_Task prompt_.
In the listing below, how many lines contain the word "Friday"? Please respond with the number only.

_Stored data_.

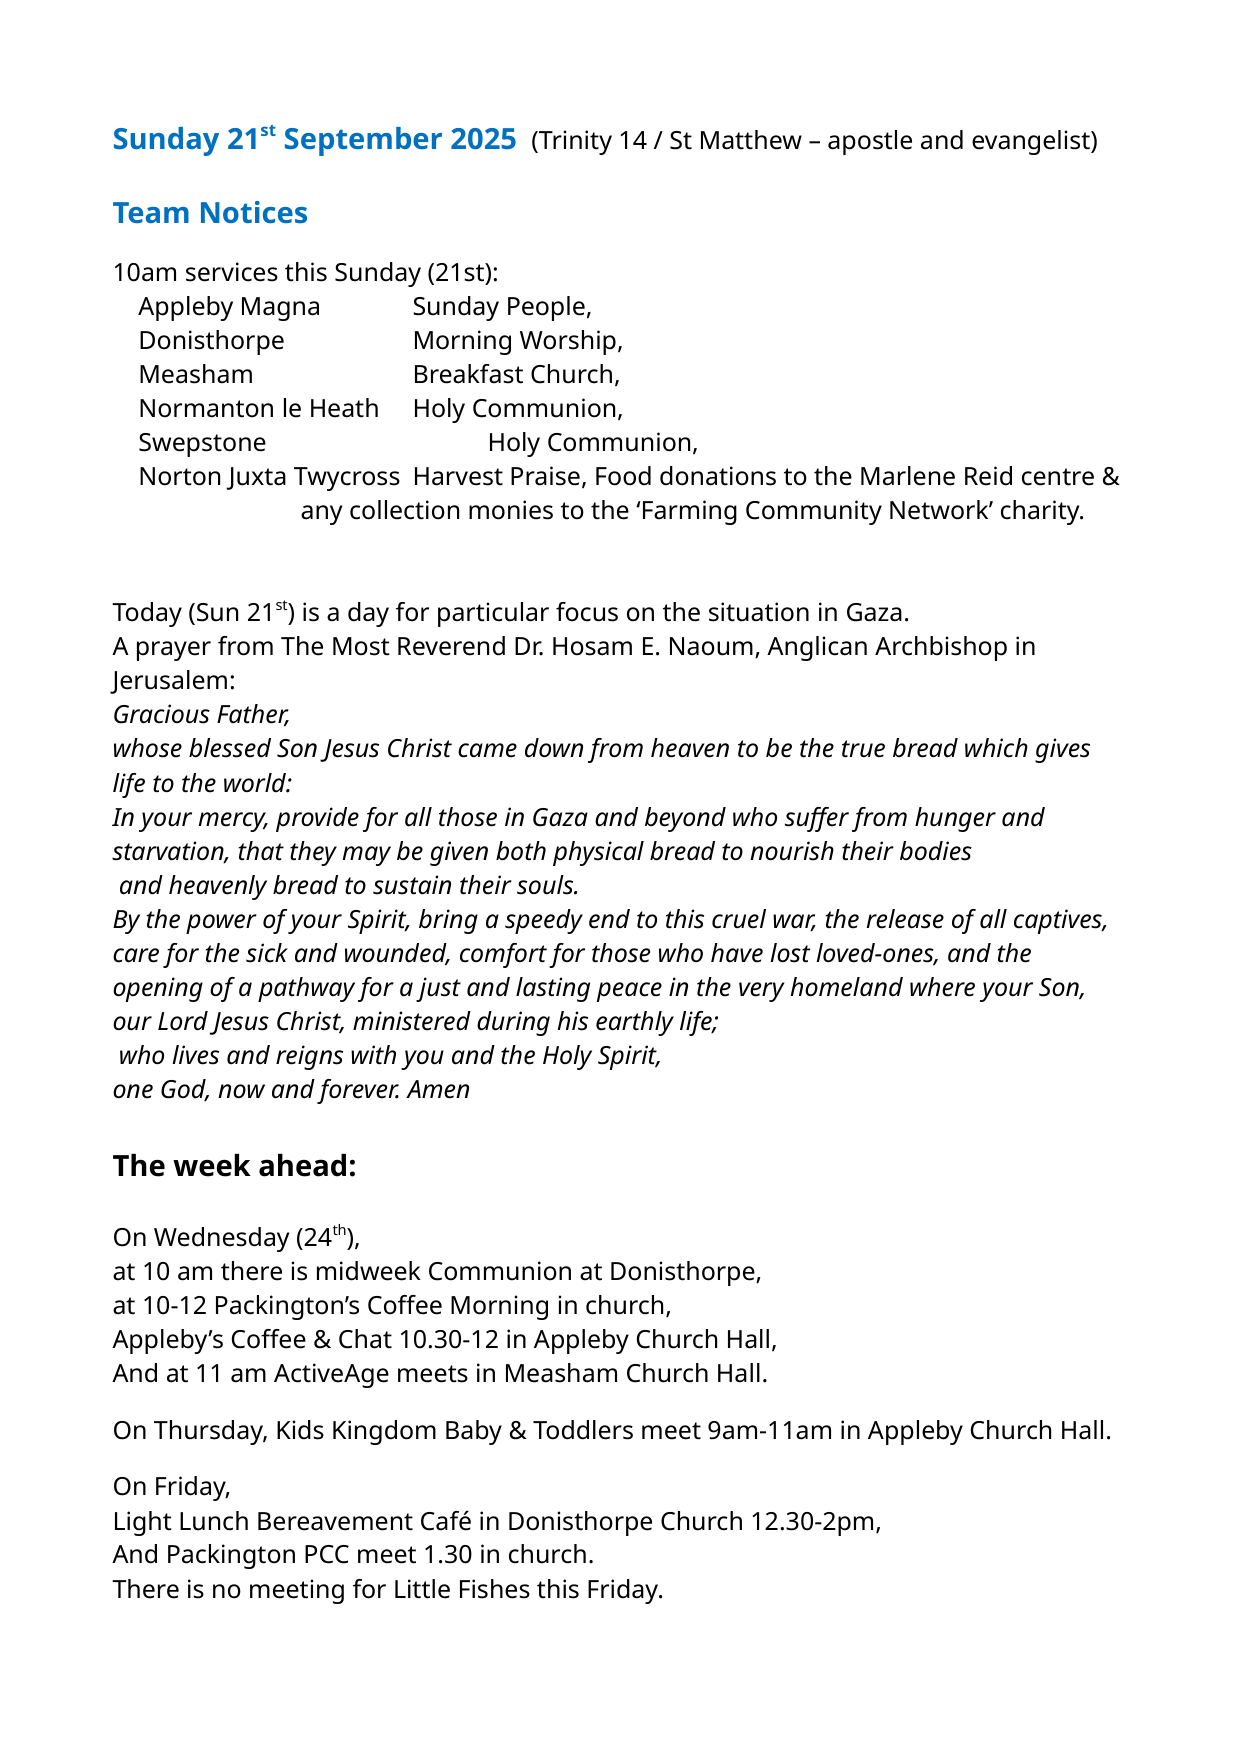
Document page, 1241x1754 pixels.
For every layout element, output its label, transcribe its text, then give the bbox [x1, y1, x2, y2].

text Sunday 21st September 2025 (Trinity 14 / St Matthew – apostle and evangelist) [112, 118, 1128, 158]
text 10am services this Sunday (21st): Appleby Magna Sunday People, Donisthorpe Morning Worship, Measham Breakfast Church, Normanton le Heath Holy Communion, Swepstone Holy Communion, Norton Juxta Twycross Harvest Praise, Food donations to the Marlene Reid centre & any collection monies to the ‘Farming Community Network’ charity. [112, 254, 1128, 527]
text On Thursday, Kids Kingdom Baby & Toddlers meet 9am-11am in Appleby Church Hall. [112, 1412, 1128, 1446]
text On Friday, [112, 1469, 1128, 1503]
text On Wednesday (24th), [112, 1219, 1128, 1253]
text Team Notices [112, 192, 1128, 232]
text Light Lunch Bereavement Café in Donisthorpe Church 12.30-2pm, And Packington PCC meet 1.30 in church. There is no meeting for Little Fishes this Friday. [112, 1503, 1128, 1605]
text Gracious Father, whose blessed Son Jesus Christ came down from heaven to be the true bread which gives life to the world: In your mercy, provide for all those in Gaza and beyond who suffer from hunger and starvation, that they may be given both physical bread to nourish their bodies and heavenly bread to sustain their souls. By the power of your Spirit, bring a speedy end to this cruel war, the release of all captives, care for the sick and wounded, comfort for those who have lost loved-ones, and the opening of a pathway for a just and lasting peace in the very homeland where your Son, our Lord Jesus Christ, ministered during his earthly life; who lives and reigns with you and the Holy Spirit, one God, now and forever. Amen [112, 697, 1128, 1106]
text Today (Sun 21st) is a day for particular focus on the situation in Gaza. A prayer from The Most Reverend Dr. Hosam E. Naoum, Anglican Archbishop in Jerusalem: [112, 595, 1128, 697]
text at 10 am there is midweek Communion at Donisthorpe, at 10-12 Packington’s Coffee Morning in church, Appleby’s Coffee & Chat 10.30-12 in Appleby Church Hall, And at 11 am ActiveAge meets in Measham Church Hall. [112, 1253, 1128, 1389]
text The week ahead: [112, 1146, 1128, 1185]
* * *
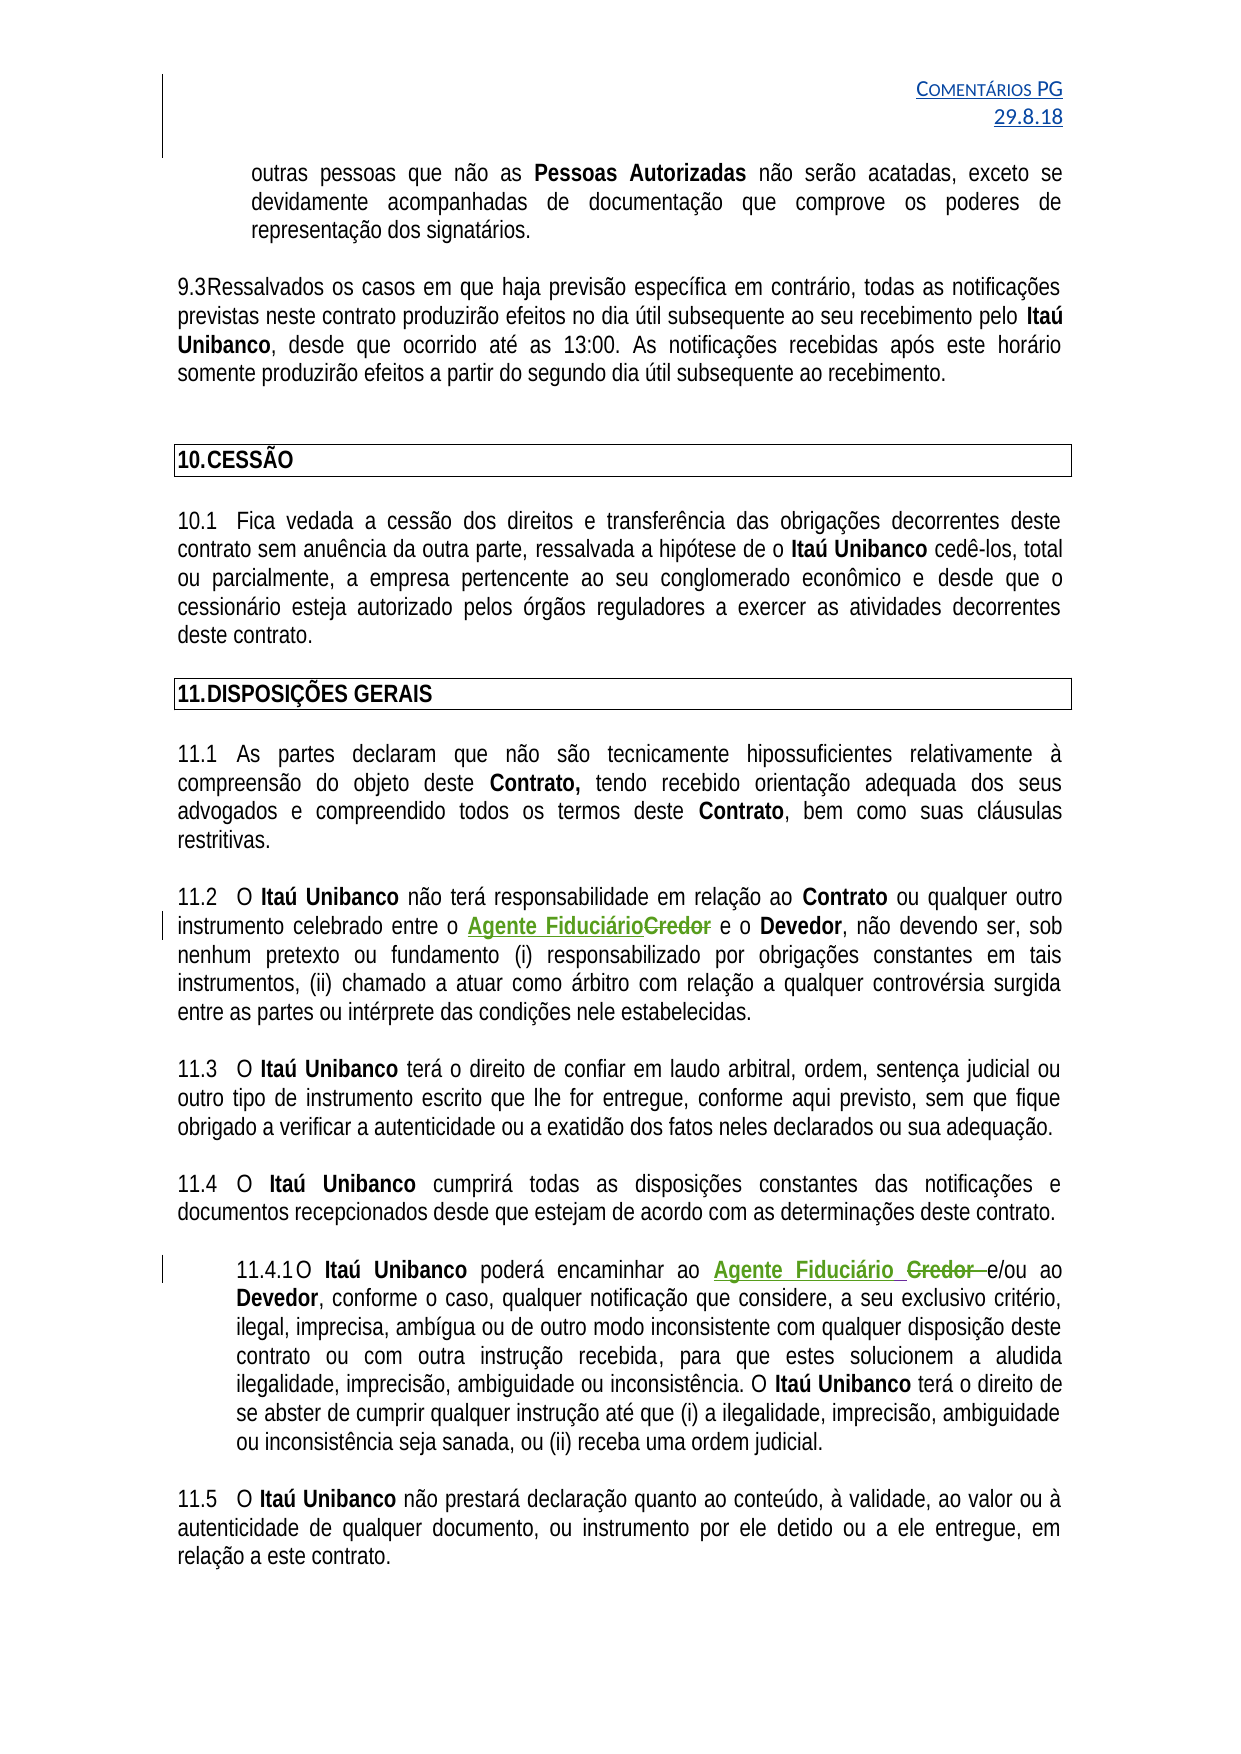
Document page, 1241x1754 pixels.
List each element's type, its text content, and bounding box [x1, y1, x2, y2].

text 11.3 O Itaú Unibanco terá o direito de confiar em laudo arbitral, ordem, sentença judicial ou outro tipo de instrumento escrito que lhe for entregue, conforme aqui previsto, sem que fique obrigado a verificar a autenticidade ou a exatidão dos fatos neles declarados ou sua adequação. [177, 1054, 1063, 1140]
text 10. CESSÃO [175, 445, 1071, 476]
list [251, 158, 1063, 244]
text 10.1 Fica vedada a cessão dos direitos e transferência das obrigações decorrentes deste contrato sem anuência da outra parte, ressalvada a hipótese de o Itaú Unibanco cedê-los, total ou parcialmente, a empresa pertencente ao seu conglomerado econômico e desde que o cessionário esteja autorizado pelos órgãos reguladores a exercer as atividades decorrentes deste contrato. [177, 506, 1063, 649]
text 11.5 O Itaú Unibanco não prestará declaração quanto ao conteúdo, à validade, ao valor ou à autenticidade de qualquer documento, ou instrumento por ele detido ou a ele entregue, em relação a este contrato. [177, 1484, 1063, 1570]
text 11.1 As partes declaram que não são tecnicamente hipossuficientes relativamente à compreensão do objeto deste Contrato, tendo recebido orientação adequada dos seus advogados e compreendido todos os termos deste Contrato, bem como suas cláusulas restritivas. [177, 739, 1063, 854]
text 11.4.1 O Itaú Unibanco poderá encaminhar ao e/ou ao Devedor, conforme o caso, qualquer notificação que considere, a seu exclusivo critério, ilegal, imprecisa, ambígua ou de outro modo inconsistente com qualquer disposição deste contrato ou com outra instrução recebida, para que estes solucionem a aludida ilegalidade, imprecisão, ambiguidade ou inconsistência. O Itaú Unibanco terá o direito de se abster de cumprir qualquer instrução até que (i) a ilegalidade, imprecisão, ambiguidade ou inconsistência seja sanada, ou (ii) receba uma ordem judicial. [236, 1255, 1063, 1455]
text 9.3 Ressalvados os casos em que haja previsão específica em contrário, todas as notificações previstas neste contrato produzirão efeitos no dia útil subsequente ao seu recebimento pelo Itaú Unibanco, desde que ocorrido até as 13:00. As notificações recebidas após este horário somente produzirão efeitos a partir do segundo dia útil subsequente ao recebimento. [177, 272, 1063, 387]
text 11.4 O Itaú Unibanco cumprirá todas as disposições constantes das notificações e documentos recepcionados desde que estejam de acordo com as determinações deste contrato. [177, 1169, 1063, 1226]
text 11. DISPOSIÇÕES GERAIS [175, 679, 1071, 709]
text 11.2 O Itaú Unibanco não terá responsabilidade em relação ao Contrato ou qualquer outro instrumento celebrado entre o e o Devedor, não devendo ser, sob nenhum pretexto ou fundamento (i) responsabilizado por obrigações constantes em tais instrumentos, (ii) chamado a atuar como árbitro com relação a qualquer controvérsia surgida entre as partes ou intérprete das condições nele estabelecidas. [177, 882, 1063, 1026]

_Reply_.
2